Le verdict est tombé le 5 mai 2015. Et il représente encore une fois un coup dur pour les Faucheurs Volontaires. Pourtant, leur conseiller, Maître Guillaume Tumerelle, avait réussi la prouesse d’obtenir la relaxe des 54 destructeurs de vigne transgénique dans l’affaire qui les opposait à l’Inra suite à leur opération de saccage du 15 août 2010.
Dans son jugement, la Cour d’Appel de Colmar avait en effet exclusivement repris les arguments de l’avocat, qui affirmait que l’autorité ministérielle avait autorisé cet essai suite à « une erreur manifeste d’appréciation des risques inhérents à l’opération litigieuse ». Les magistrats avaient alors rédigé leur arrêt à partir du seul mémoire de Maître Tumerelle et de l’audition des témoins cités par les prévenus. D’où les erreurs et contre-vérités évidentes qui se retrouvaient dans le jugement. Notamment au sujet d’un « risque de recombinaison des virus, dont celui produit par la plante transgénique », alors que la plante ne produit pas de virus, ou encore en ce qui concerne la mention d’« organismes génétiquement implantés sur des porte-greffes », alors que ce sont les porte-greffes qui ont été génétiquement modifiés et non pas les greffons.
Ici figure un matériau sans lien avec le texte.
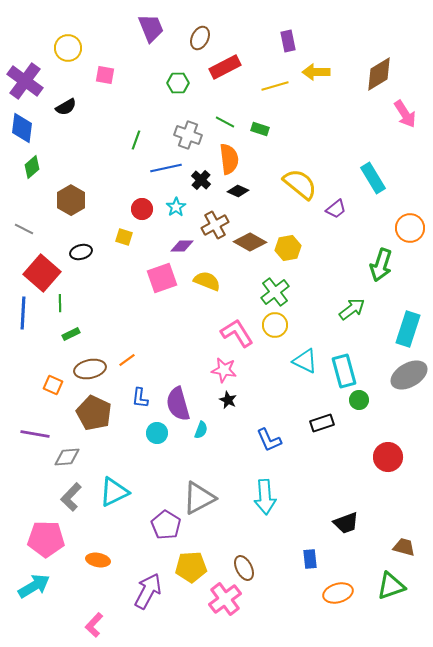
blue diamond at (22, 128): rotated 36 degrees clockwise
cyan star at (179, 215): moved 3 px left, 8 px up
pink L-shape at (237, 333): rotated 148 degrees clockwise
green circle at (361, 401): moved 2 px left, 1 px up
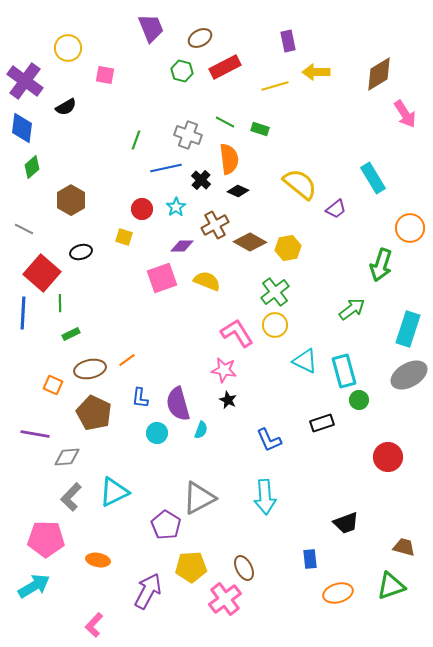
brown ellipse at (200, 38): rotated 35 degrees clockwise
green hexagon at (178, 83): moved 4 px right, 12 px up; rotated 15 degrees clockwise
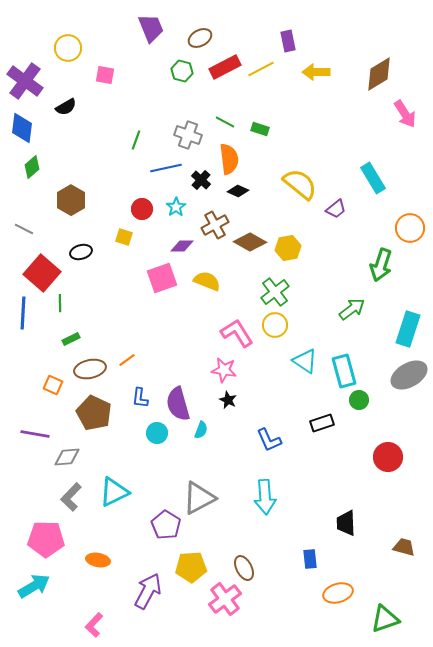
yellow line at (275, 86): moved 14 px left, 17 px up; rotated 12 degrees counterclockwise
green rectangle at (71, 334): moved 5 px down
cyan triangle at (305, 361): rotated 8 degrees clockwise
black trapezoid at (346, 523): rotated 108 degrees clockwise
green triangle at (391, 586): moved 6 px left, 33 px down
Ni les experts de l’Inra – habilement écartés du procès par Maître Tumerelle –, ni ceux du Haut Conseil des Biotechnologies (HCB), pourtant les plus qualifiés pour donner un avis scientifique, n’avaient été consulté par les magistrats de Colmar, qui s’étaient in fine fié aveuglément aux affirmations des Faucheurs et de leurs soutiens. Grave erreur ! En effet, comme le rappelle l’article 593 du code de procédure pénale, « tout jugement ou arrêt doit comporter les motifs propres à justifier la décision et répondre aux chefs péremptoires des conclusions des parties ». Et l’article de préciser que « l’insuffisance ou la contradiction des motifs équivaut à leur absence ».
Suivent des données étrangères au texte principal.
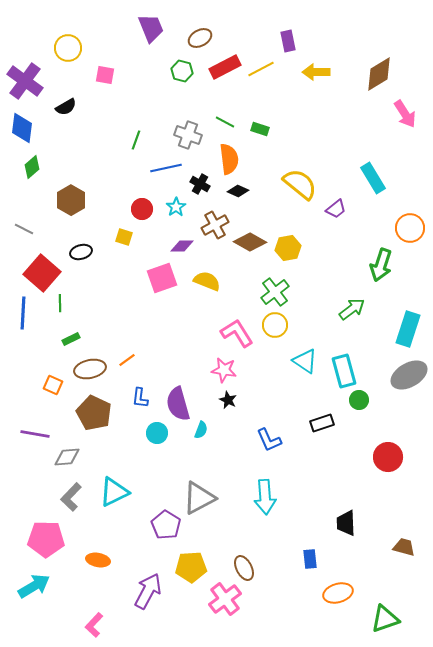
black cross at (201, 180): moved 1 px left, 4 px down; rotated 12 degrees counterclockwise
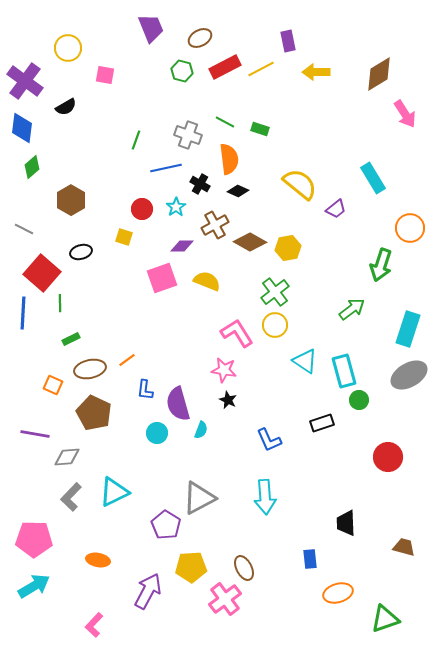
blue L-shape at (140, 398): moved 5 px right, 8 px up
pink pentagon at (46, 539): moved 12 px left
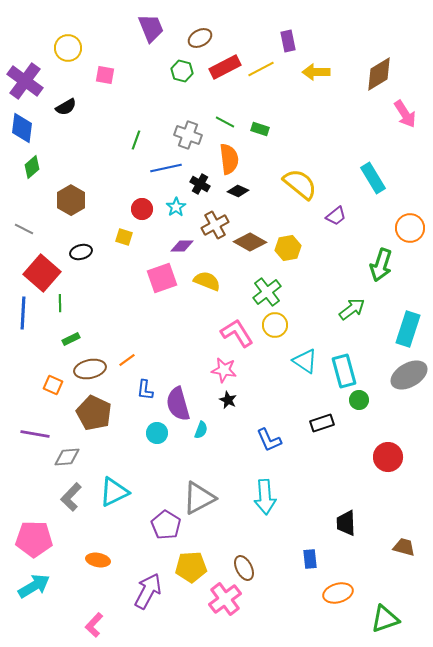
purple trapezoid at (336, 209): moved 7 px down
green cross at (275, 292): moved 8 px left
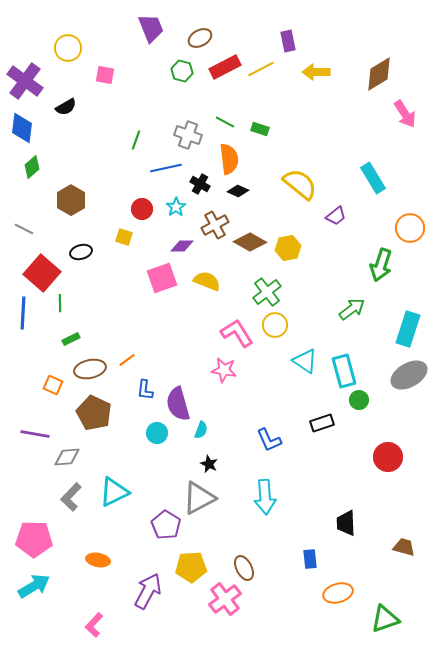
black star at (228, 400): moved 19 px left, 64 px down
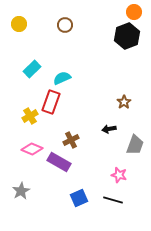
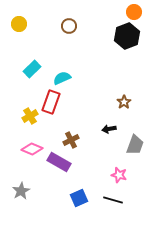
brown circle: moved 4 px right, 1 px down
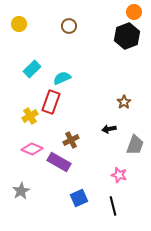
black line: moved 6 px down; rotated 60 degrees clockwise
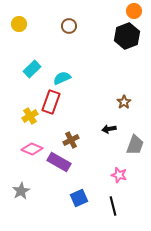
orange circle: moved 1 px up
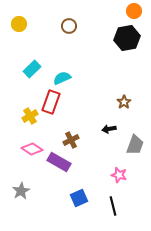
black hexagon: moved 2 px down; rotated 10 degrees clockwise
pink diamond: rotated 10 degrees clockwise
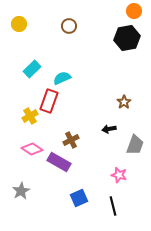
red rectangle: moved 2 px left, 1 px up
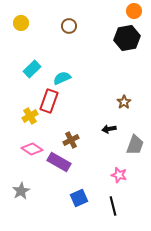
yellow circle: moved 2 px right, 1 px up
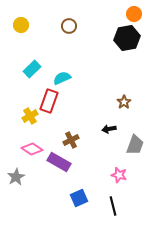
orange circle: moved 3 px down
yellow circle: moved 2 px down
gray star: moved 5 px left, 14 px up
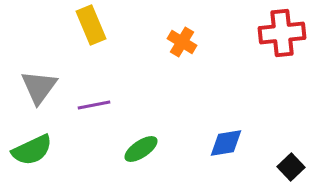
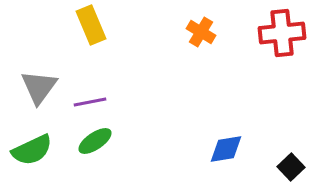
orange cross: moved 19 px right, 10 px up
purple line: moved 4 px left, 3 px up
blue diamond: moved 6 px down
green ellipse: moved 46 px left, 8 px up
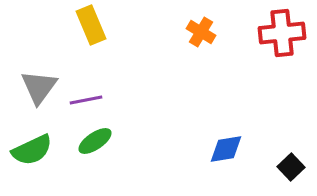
purple line: moved 4 px left, 2 px up
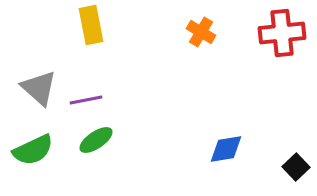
yellow rectangle: rotated 12 degrees clockwise
gray triangle: moved 1 px down; rotated 24 degrees counterclockwise
green ellipse: moved 1 px right, 1 px up
green semicircle: moved 1 px right
black square: moved 5 px right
Saisie par l’Etat français, la Cour de cassation n’a donc eu aucune difficulté à mettre au jour l’évident manque de rigueur des magistrats de Colmar. Elle relève le fait qu’aucune analyse « de l’ensemble des éléments du dossier de demande d’autorisation [n’a été réalisée] ». Elle déplore ensuite que l’avis du Haut Conseil des Biotechnologies ait été écarté sans explication. Enfin, elle note que seules « certaines études scientifiques ciblant le risque de recombinaison des virus sans aucune référence [ont été retenues] ». Par conséquent, la décision de la Cour d’Appel a été « privée de base légale ». C’est-à-dire prise un peu à la légère… La cassation du jugement s’impose donc, non en raison d’un problème de pure forme, mais bien de fond.
L’arrêt brise ainsi en mille morceaux la stratégie de Maître Tumerelle, qui consistait à écarter tous les experts compétents qui auraient pu démonter ses arguments – sans grande difficulté. Ce dernier ne pourra donc plus éviter un réel débat contradictoire lors du troisième procès, qui se tiendra à Nancy.